I’m going to write on what I feel is the heart of repentance – agreement with God about our sin, and obedience to God in regards to what He commands where sin is concerned.
The process of repentance involves two things, both vital. The first begins in our hearts, and is the root of the entirety of repentance. This is a recognition, an internal admission that we are guilty of sin – either of a sinful manner of life, a particular sin in general, or both. It is when we engage in a conscious admission of guilt where the Holy Spirit convicts us of sin. The second is the act of repentance, where we confess our sins to God and seek forgiveness, and then turn away from that sin and walk away from it.
Now, where does agreement come into this? Simple. It is God who convicts us of sin first and before anything. Let’s look at the gospel of John:
Nevertheless, I tell you the truth: it is to your advantage that I go away, for if I do not go away, the Helper will not come to you. But if I go, I will send him to you. And when he comes, he will convict the world concerning sin and righteousness and judgment: (John 16:7-8 ESV)
The Helper Jesus refers to is the Holy Spirit. So, we see that God’s Spirit convicts the world – believers and non-believers – of sin. Essentially, God shows up in the midst of our wrongdoing and says “you’re in sin”. So for us to admit that we are indeed in sin is an act of agreement with God. Job says this plainly where in Job 22:21, one of Job’s friends – erroneously thinking that God is punishing Job for sin – urges him to “agree with God, and be at peace; thereby good will come to you.” (ESV).
Now, we agree with God that we’re in sin. We then begin the act of repentance, confessing our sins and trusting in God’s sure faithfulness to forgive us and cleanse us from all unrighteousness (1 John 1:9).
But it doesn’t end there. We can’t just agree with God and continue in sin. Our agreement with God must result in a change, a shift in the direction of our lives in that area affected by sin. We must obey God with regard to His commands where sin is concerned, and what He commands is us to repent in that we turn away from sin. Let’s look at some verses (since my argument is worth absolutely nothing if not backed up by Scripture):
- The times of ignorance God overlooked, but now he commands all people everywhere to repent (Acts 17:30 ESV)
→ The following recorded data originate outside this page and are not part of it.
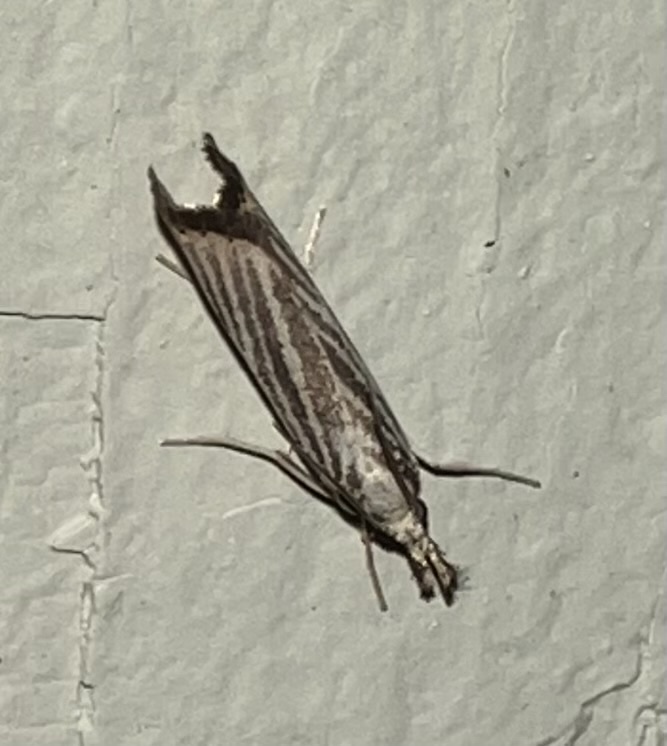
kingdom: Animalia
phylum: Arthropoda
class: Insecta
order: Lepidoptera
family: Crambidae
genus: Agriphila
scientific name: Agriphila vulgivagellus
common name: Vagabond crambus moth
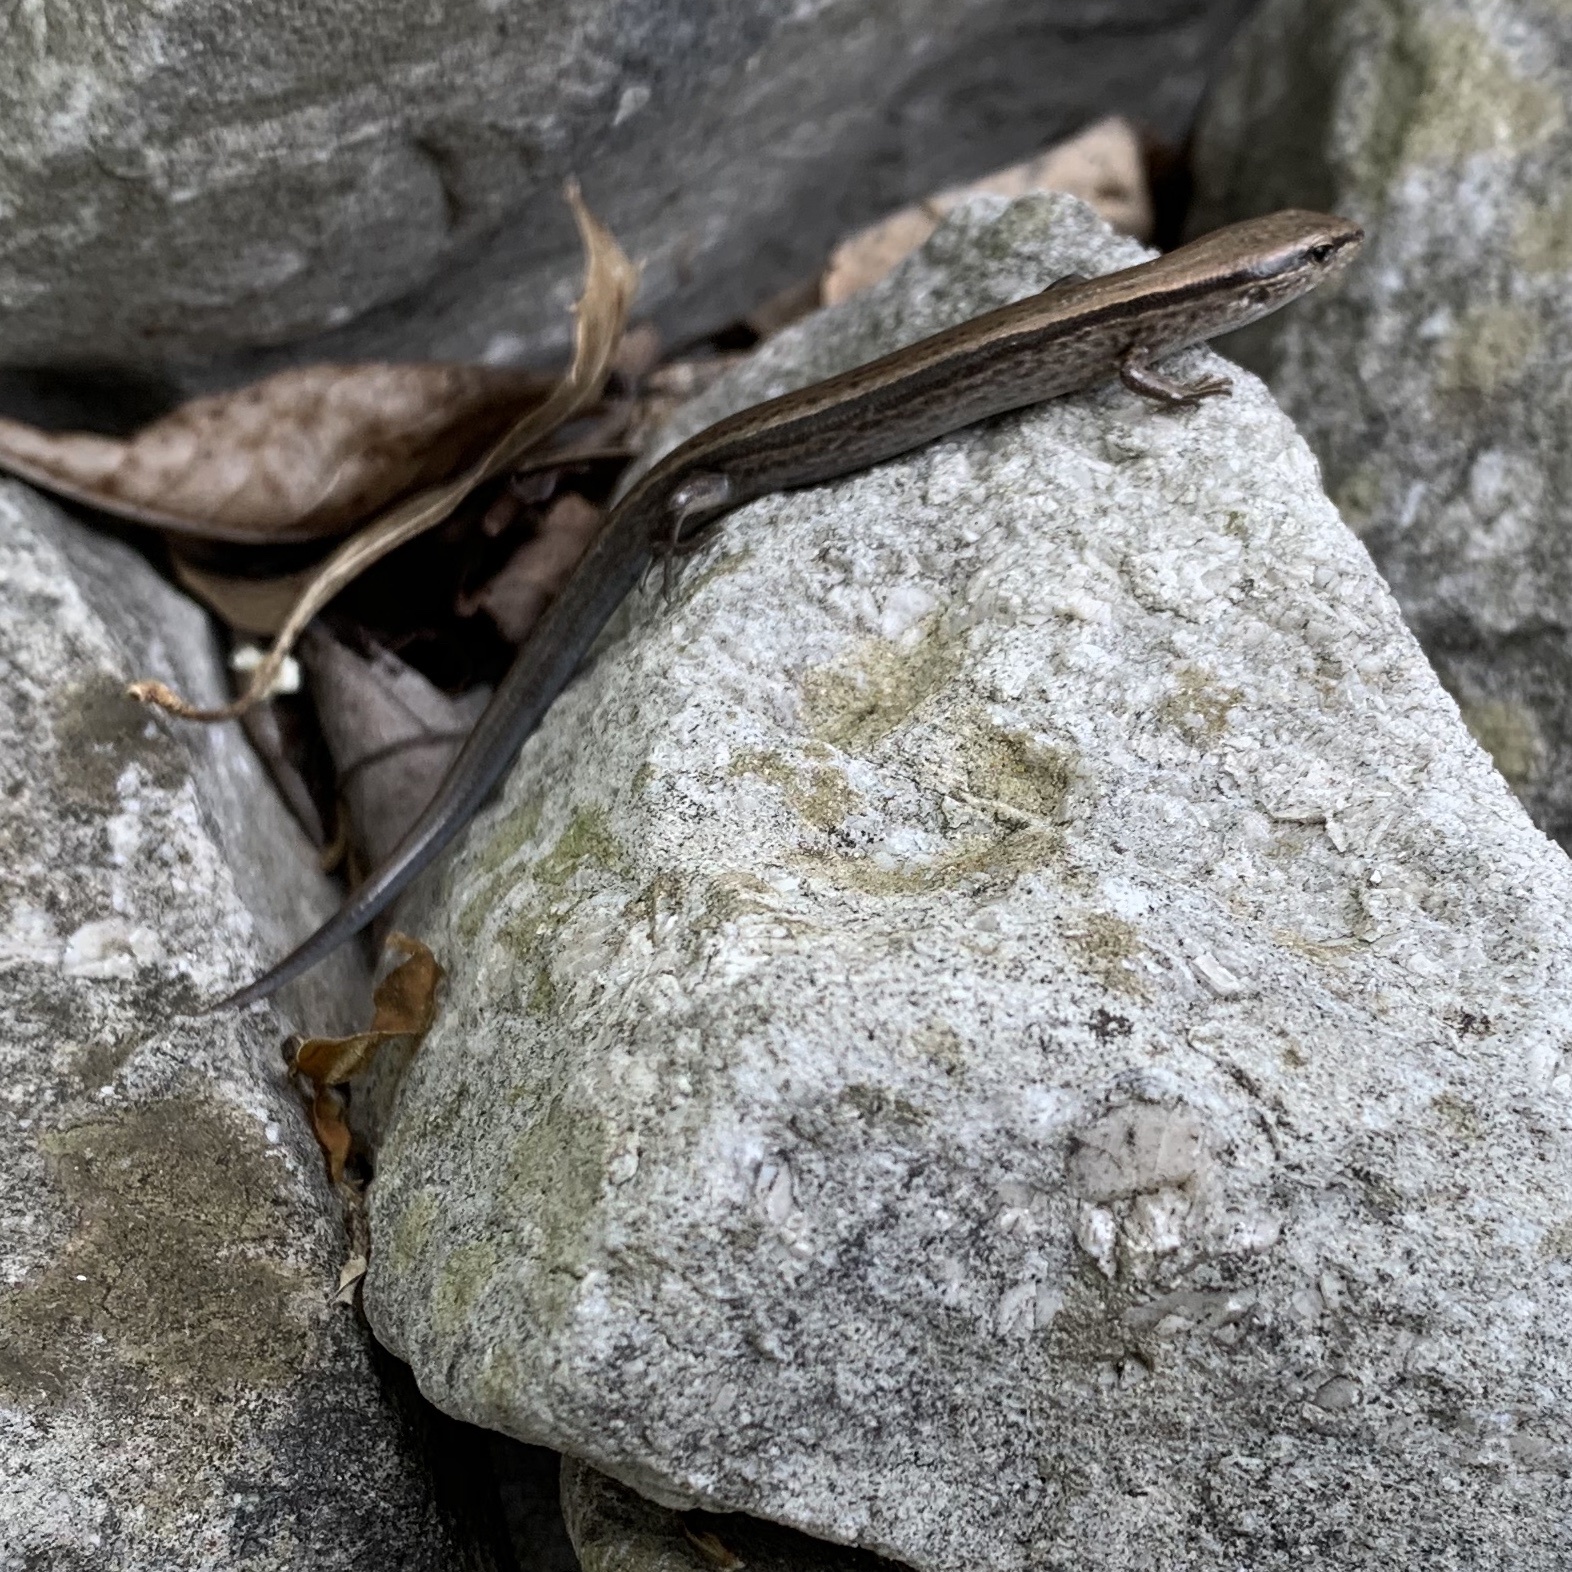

- If my people who are called by my name humble themselves, and pray and seek my face and turn from their wicked ways, then I will hear from heaven and will forgive their sin and heal their land. (2 Chronicles 7:14 ESV)
- Those whom I love, I reprove and discipline, so be zealous and repent. (Revelation 3:19 ESV)
- From that time Jesus began to preach, saying, “Repent, for the kingdom of heaven is at hand.” (Matthew 4:17 ESV)
So we see that the process of repentance involves us agreeing with God about our sin, then – in the act of repentance – obeying God where he commands us to walk away from sin. And if you think about it, in this way, repentance is an act of worship toward God. In agreeing with God about our sin, we say “Lord, you are right, I was wrong. Your judgments are pure and flawless and righteous, and mine flawed and broken. I submit to you.” In confessing this in our hearts and our lives and our thought processes, not begrudgingly but worshipfully and lovingly toward God, we praise God for His goodness and wisdom and right judgment. And in turning away from sin, we tell God with our actions and our choices that we treasure Him more than the counterfeit pleasures offered to us, counterfeit pleasures that could never even begin to approach joy, which is what the Lord offers. It’s the reality of a spouse saying to his or her wife or husband, “I choose you. You are better than anything else out there, and you are what I cherish.” Not that I mean to say that we’re doing God a favor, in that He needs us to repent or that He needs our love. He doesn’t. He can get by just fine without us. But as Him drawing us to him in repentance is an act of love toward us on His part, I do feel that it’s an act of love on our part toward God when we repent and choose God over sin.
Let’s live lives of repentance, and in so doing, worship God with all of our might and strength.